Why can’t this happen? There is a phalanx of special interest groups ready to pounce on any measure that hurts them. The health insurance industry understandably doesn’t want to have to compete with the government’s public plan. Doctors like being paid handsomely for prescribing more healthcare. And since 80% of Americans have great healthcare, persuading them to risk change without much tangible, personal benefit is a challenge.
The Republican party has refused to offer a serious counter-proposal, or push for competitive reforms that might make Obama’s plan better. Why? It doesn’t want him to get the credit. It would rather obstruct him and run the 2010 election campaign calling him a socialist. So it’s up to the conservative Democrats — the so-called Blue Dogs — to make the deal. They’re a prickly bunch.

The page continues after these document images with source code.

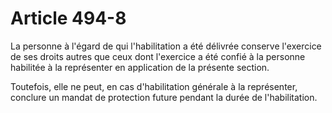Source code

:# Article 494-8

La personne à l'égard de qui l'habilitation a été délivrée conserve l'exercice de ses droits autres que ceux dont l'exercice a été confié à la personne habilitée à la représenter en application de la présente section.

Toutefois, elle ne peut, en cas d'habilitation générale à la représenter, conclure un mandat de protection future pendant la durée de l'habilitation.

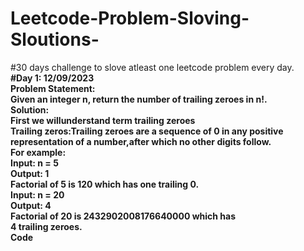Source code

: # Leetcode-Problem-Sloving-Sloutions-
#30 days challenge to slove atleast one leetcode problem every day.<br>
<b>#Day 1: 12/09/2023<br><b>
<b>Problem Statement:<b><br>
Given an integer n, return the number of trailing zeroes in n!.<br>
<B>Solution:<b><br>
First we willunderstand term trailing zeroes <br>
Trailing zeros:Trailing zeroes are a sequence of 0 in any positive representation of a number,after which no other digits follow.<br>
For example:<br>
Input: n = 5<br>
Output: 1 <br>
Factorial of 5 is 120 which has one trailing 0.<br>
Input: n = 20<br>
Output: 4<br>
Factorial of 20 is 2432902008176640000 which has<br>
4 trailing zeroes.<br>
<b>Code<b>



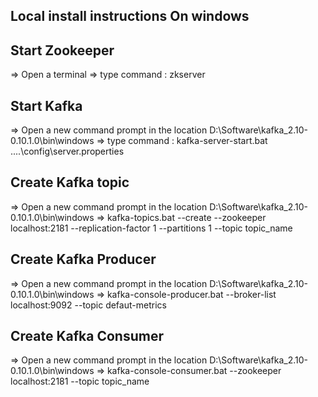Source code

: Local install instructions On windows
-------------------------------------

Start Zookeeper
---------------
 => Open a terminal
 => type command : zkserver


Start Kafka
-----------
 => Open a new command prompt in the location D:\Software\kafka_2.10-0.10.1.0\bin\windows
 => type command : kafka-server-start.bat ..\..\config\server.properties


Create Kafka topic
------------------
 => Open a new command prompt in the location D:\Software\kafka_2.10-0.10.1.0\bin\windows
 => kafka-topics.bat --create --zookeeper localhost:2181 --replication-factor 1 --partitions 1 --topic topic_name


Create Kafka Producer
---------------------
 => Open a new command prompt in the location D:\Software\kafka_2.10-0.10.1.0\bin\windows
 => kafka-console-producer.bat --broker-list localhost:9092 --topic defaut-metrics


Create Kafka Consumer
---------------------
 => Open a new command prompt in the location D:\Software\kafka_2.10-0.10.1.0\bin\windows
 => kafka-console-consumer.bat --zookeeper localhost:2181 --topic topic_name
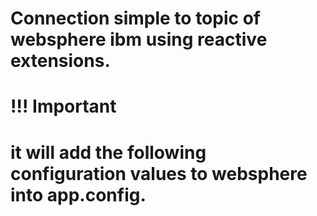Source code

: # Connection simple to topic of websphere ibm using reactive extensions.

# !!! Important 


# it will add the following configuration values to websphere into app.config.
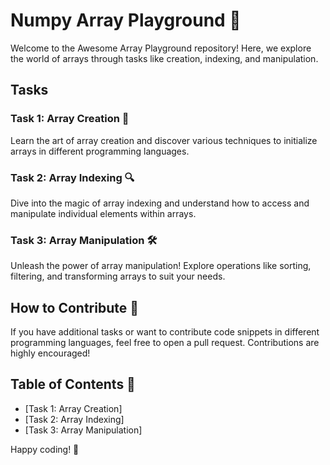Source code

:# Numpy Array Playground 🚀

Welcome to the Awesome Array Playground repository! Here, we explore the world of arrays through tasks like creation, indexing, and manipulation.

## Tasks

### Task 1: Array Creation 🌟
Learn the art of array creation and discover various techniques to initialize arrays in different programming languages.

### Task 2: Array Indexing 🔍
Dive into the magic of array indexing and understand how to access and manipulate individual elements within arrays.

### Task 3: Array Manipulation 🛠️
Unleash the power of array manipulation! Explore operations like sorting, filtering, and transforming arrays to suit your needs.

## How to Contribute 🤝
If you have additional tasks or want to contribute code snippets in different programming languages, feel free to open a pull request. Contributions are highly encouraged!

## Table of Contents 📑
- [Task 1: Array Creation]
- [Task 2: Array Indexing]
- [Task 3: Array Manipulation]

Happy coding! 🚀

I suspect that what we’ll end up with will be the healthcare equivalent of the emerging climate change legislation. The structure for a saner policy will be laid down but none of the hard choices will be made now. Companies and unions will be too strong to give up their tax break; it will take years for the efficiencies of electronic records to take effect; the fee-for-service model will continue to push costs up; the public plan will be anaemic; and in a short while Congress will have to return to the system and impose sacrifices.
At some point, Americans will have to pay more, get less and adjust to a more collective system. Just not now. As for Obama? He’ll get credit and also take some flak. He will be blamed for any reduction in healthcare provision and choice; but the public deep down know that the status quo is unsustainable for much longer.
So they’ll see him as their community organiser for more pragmatic change, not the saviour who will end all their problems. And the one person who won’t mind that new role will be the president himself, brought back to earth, where all incremental progress is made. He clearly sees his presidency in an eight-year stretch. He’s laying the groundwork; he’ll take what he can get; and soon enough he’ll be back for more.
And why exactly is that a definition of failure?